README_vllm0.8.md

# Upgrading to vLLM >= 0.8

## Installation

Note: This version of veRL+vLLM 0.8+ supports **FSDP** for training and **vLLM** for rollout.

```bash
# Create the conda environment
conda create -n verl python==3.10
conda activate verl

# Install verl
git clone https://github.com/volcengine/verl.git
cd verl
pip3 install -e .

# Install the latest stable version of vLLM
pip3 install vllm==0.8.3

# Install flash-attn
pip3 install flash-attn --no-build-isolation

```

We have a pre-built docker image for veRL+vLLM 0.8.3. You can direct import it with the following command:

```bash
docker pull hiyouga/verl:ngc-th2.6.0-cu126-vllm0.8.3-flashinfer0.2.2-cxx11abi0
```

## Features

vLLM 0.8+ supports cuda graph and V1 engine by default in veRL. To enable these features, remember to add the following lines to the bash script:

```bash
actor_rollout_ref.rollout.enforce_eager=False \
actor_rollout_ref.rollout.free_cache_engine=False \
```

and also **remove** the environment variable if it exists:

```bash
export VLLM_ATTENTION_BACKEND=XFORMERS
```

## Notes

When you just directly upgrade vllm>=0.8, some dependency packages may undergo version changes.
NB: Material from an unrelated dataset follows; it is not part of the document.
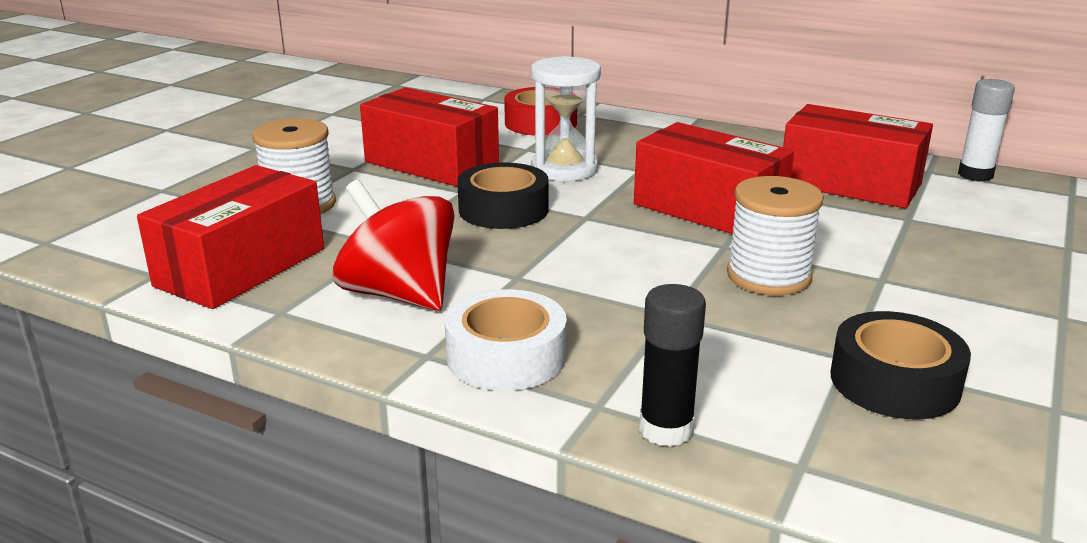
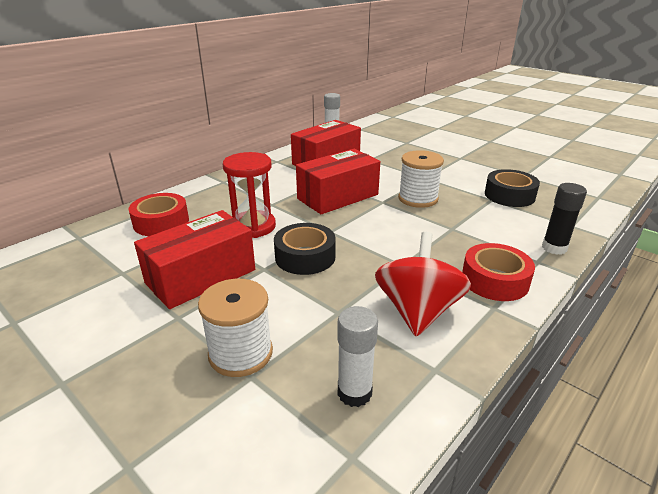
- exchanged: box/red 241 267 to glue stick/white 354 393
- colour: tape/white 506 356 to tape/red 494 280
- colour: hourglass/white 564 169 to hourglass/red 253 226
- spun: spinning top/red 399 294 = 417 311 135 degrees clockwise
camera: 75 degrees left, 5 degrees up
If you encounter the following problems:

```bash
in <module> from torch.multiprocessing.reductions import ForkingPickler ImportError: cannot import name 'ForkingPickler' from 'torch.multiprocessing.reductions' (/opt/conda/lib/python3.11/site-packages/torch/multiprocessing/reductions.py)
```

You need to upgrade `tensordict` to version 0.6.2 using the command `pip install tensordict==0.6.2`.